Les abbayes et le fromage

Fromage Abbaye

L’automne et l’air rafraîchissant qui le suit sont chaque année l’occasion de s’extasier devant les saveurs plus riches et intenses des bières liquoreuses, des plats chauds et réconfortants, mais aussi des fromages plus costauds, issus des traditions d’abbayes où le temps aura permis de découvrir l’importance de la patience dans les procédés de fabrication de cet aliment particulier. C’est sous le signe de cette belle saison que nous avons décidé de partager l’importance de ces établissements religieux dans l’histoire du fromage.

Bien que nés au Proche-Orient, c’est en Europe, là où le climat est plus tempéré, que s’épanouiront les fromages. C’est notamment les ordres monastiques du Moyen Âge qui perfectionneront les procédés de fabrication des nombreuses créations fromagères. Ce sera ensuite l’essor des villes et des marchés qui permettra à ces merveilles locales d’aller se faire connaître partout en Europe. Le foisonnement des ordres monastiques et des sectes religieuses influera non seulement les croyances des fidèles, mais leurs inculquera aussi des principes d’hygiène de vie en régissant les habitudes alimentaires. Alors, une grave question se pose; quelle place le chrétien pourra-t-il accorder au fromage?

Si les cathares ont interprété la règle divine de l’abstention de vin et de chair animale à en éliminer la consommation de sous-produits provenant des animaux dont le lait, les ordres monastiques, eux vont jusqu’à encourager la consommation des fromages.

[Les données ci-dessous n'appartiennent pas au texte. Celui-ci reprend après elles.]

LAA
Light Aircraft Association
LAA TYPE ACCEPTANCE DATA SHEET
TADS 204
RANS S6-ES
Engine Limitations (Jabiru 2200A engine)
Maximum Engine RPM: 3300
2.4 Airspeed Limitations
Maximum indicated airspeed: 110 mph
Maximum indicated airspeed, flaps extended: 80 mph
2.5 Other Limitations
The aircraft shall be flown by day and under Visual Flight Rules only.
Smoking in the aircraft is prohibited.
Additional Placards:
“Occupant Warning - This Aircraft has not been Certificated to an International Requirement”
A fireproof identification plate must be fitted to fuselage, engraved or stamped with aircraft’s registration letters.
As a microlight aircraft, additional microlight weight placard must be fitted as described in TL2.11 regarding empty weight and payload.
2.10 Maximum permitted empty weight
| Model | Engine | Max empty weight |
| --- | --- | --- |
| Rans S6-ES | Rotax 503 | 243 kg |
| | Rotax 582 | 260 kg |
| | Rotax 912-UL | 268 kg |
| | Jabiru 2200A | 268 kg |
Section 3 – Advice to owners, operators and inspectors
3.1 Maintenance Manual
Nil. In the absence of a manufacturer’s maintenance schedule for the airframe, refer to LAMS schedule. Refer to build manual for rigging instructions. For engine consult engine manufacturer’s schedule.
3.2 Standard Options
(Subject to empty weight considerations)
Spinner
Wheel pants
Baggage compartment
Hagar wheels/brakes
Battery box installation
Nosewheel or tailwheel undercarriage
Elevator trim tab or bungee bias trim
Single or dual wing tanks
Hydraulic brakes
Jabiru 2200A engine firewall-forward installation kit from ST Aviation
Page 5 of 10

Il s’agit là pour eux d’un aliment lié depuis ses origines à l’existence humble de l’humain sur terre.

L’influence des moines bénédictins

Les abbayes bénédictines se feront un porte-étendard des traditions fromagères en s’installant partout en Europe. Pour eux, le travail manuel doit prendre une place importante dans la vie du fidèle au même titre que la prière et l’étude des textes. Cette philosophie portera leurs abbayes au stade de riches centres agricoles. Les moines possèderont dès lors des troupeaux pour le lait, des champs de blés et d’orge pour le pain et la bière et des vignobles pour le vin.

La réputation des monastères bénédictins, trappistes et autres se bâtiront alors non seulement autour de la piété, mais aussi sur la qualité des produits qui y sont élaborés et vendus dans le but de faire vivre leurs institutions. À partir de cette époque, les noms tels que Munster, Maroilles, St-Nectaire et Belloc ne référeront plus seulement à des abbayes connues, mais aussi à des variétés de fromages à l’odeur puissante et aux goûts recherchés. La proximité de la bière et du vin fermentés sur place aux caves d’affinage des fromages donnera l’idée aux moines de laver et d’aromatiser les croûtes avec les fins produits élaborés sur place.

L’héritage du passé

Grâce à ces idées innovantes et à la capacité de conservation et de diffusion du savoir qu’avaient ces abbayes, il est devenu chose courante de prodiguer des soins à saveurs de bières, de vins et cidres aux fromages, de même que de les laisser vieillir pour des périodes allant de quelques semaines à une année complète voire parfois deux. Les milieux frais et humides qu’on ne retrouvait alors que dans ces imposantes bâtisses de pierre et dans quelques grottes de montagnes constituaient le laboratoire parfait pour l’édification des traditions fromagères qui ont à peine changé en quelques siècles. Les textures lisses et fondantes de même que les goûts rehaussés de ces fromages sont un héritage précieux qui est aussi important à entretenir qu’agréable à savourer et à faire découvrir.

Au Québec, c’est aussi aux monastères que nous devons notre culture fromagère. Des abbayes comme celle d’Oka et celle des moines bénédictins auront vite fait d’intégrer ces méthodes centenaires à la culture alimentaire naissante du nouveau continent.